**Exercise set**
#1 Do the following statements agree with the passage on Baba Yaga? For each, answer yes or no and quote the words of the passage that decide it. (a) Propp holds that every fairy tale or motif has a myth at its origin. (b) The hero is the one who starts the conversation with Baba Yaga. (c) Baba Yaga takes care of the hero's return to the living with his beloved woman.
#2 According to the passage on Baba Yaga, by which sense does she recognize human presence?
#3 Carry on the passage about Baba Yaga in the same style, starting after its final sentence.

By virtue of folk tales we can reconstruct the meaning of Slavic rituals and traditions, and Baba Yaga proves a great source of discovering Slavic practices and the sense of some actions of the main hero. Propp, who researched into Baba Yaga’s image, interested in the underlying ethnographic and mythological material, supports the idea that every fairy tale or motif has a myth at its origin. He mentions the fact that the entire ritual for the main hero is for entering the other world[5] – the bath, taking off the soul through bathing, hitting with the special broom, washing away the “Russian spirit”, the essence of humanity, dispiriting thus the hero and then serving him the food not allowed to the living ones. All these steps are followed by a discussion with Baba Yaga, using her specific language in order to gain all the necessary information to rescue his beloved woman. The incapacity of communication between this guardian at the border of the two worlds and the main character is due to the ontological barrier and continued through the linguistic one. Baba Yaga recognizes human presence through the olfactory sense and the hero doesn’t talk to her until the entire initiating process is finished and he is asked about his trouble. The fact that Baba Yaga starts the conversation makes possible the entire acquainting with the “trouble”. There is another aspect that is worth being mentioned – Baba Yaga is not the one to take care of the hero’s coming back to the living ones with his beloved woman and this is an aspect that is not necessarily mentioned in fairy tales, as it is not relevant in the economy of the narrative structures[6].
A Slavic Goddess of Death, Baba Yaga belongs to the single-footed deities, given the case, a golden, silver or bone one (foot of a dead or of a skeleton – attribute of death) that hides the origin of the goddess. The anthropomorphic process[7] consists in the initial image of a snake, then a humanoid being with a snake tail (the image of death), slithering on the ground (transformation resembling the Scythian deities half woman, half snake or Chinese deities, as Fusi and Njiuva), deity with a single foot in the pre-Christian era as Slavic deity of death, hobbling (as the Slavic God of storm, Perun, whose image was initially a snake, resembling the storm; the Indian God Indra that was drawn sometimes as a hobbling goat[8] or a goat with a single foot. In the same range we can categorize the devils from the Byelorussian mythology that are hobbling), then the flawed one-legged deity and the final stage, the deity with two legs presenting explicit mythological details regarding its origin as a snake. Thus, from the zoomorphic period, the Slavic deity underwent some changes that are present in various images and in illustrations of the fairy tales: moving in the walk mill on the ground (walk mill as a reminiscence of the coffin, being actually half of a coffin), sweeping away the traces, and finally, flying in the walk mill and keeping the broom as a decorative object. The last transformation marks the liberation of the supernatural forces associated with the mythological past of the Goddess of death and investing her with new characteristics specific to fairy tales.

**Stored data**
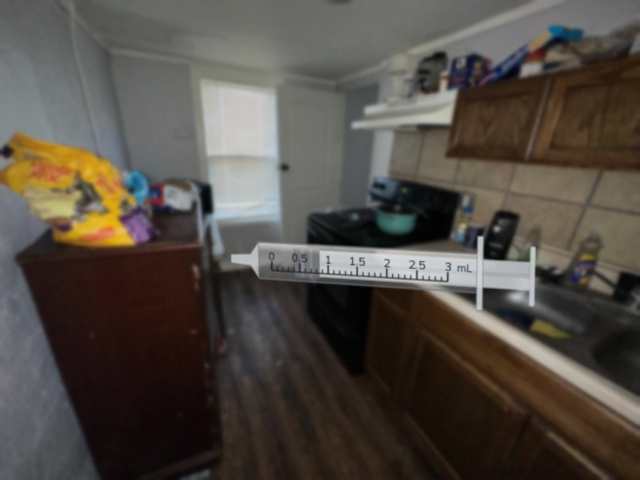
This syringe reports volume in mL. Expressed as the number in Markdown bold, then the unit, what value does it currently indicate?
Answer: **0.4** mL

**Outputs by task**
#1
(a) Yes: "supports the idea that every fairy tale or motif has a myth at its origin"
(b) No: "The fact that Baba Yaga starts the conversation makes possible the entire acquainting with the “trouble”."
(c) No: "Baba Yaga is not the one to take care of the hero’s coming back to the living ones with his beloved woman"

#2 The olfactory sense.

#3
It is significant to underline Propp’s[9] noting the different manners in which the historic reality presents itself (customs and rituals as religious expressions), reality which lays behind gestures or actions undertook in fairy tales; there are different types of interactions or correspondences – direct, approximate, by deformation of the historic reality (the re-use of the ritual in the fairytale with a likewise role, though on a different background, makes it difficult to distinguish the origin)[10], the transformation of the essence, of the purpose of the ritual (from a sacred one at the beginning – like the sacrifice of a young girl in order to assure a productive year – to the denial of the ritual through the rescue of the young girl by the main character as an effect of the non-usage of the ritual). In some cases, the details of certain activities in fairytales have been the main source for establishing customs and rituals unknown to ethnographers and folklorists. Even the detail of covering the traces of Baba Yaga has its origins in the practices of Slavic people, when they were accompanying the dead on his last journey by covering or cancelling the traces of slides or carts. The purpose of this practice was to hide the way linking the world of the dead with the living one so that the deceased could not find his way back and could not disturb his relatives or friends. In this sense, we could conclude that, independently from the real origin of the character in the fairytales, all his attributes and characteristics, underline the character’s link with the after-world, with the space “over thirty seas and thirty countries”, from the “thirtieth reign”, where Ivan’s fiancé or the runway wife was kidnapped or lost.
The detail of the overflowing hair of Baba Yaga might have its correspondence in the fact that Slavic women had their hair loose when they were buried. The long untidy would not allow her to see the living ones and that is why she is guided by the smell (reminiscence from the zoomorphic stage necessary to determine the presence of living in her universe). The curved nose of the character seems to be just a funny detail with no symbolic or historic correspondence, explained only by the tight space of the izba which contributed to its formation.
Baba Yaga is seen in fairy tales lied down in izba occupying the entire space, yet not due to her dimensions, but to the reduced dimensions of the izba: „in front, the head, in a corner a leg, and in the other corner, the other leg”; „on the oven lies Baba Yaga with a bone leg and the nose out of the ceiling”; these are details which strengthen the hypothesis according to which Baba Yaga is a corpse with animal reminiscence[11], representative of the after-world[12].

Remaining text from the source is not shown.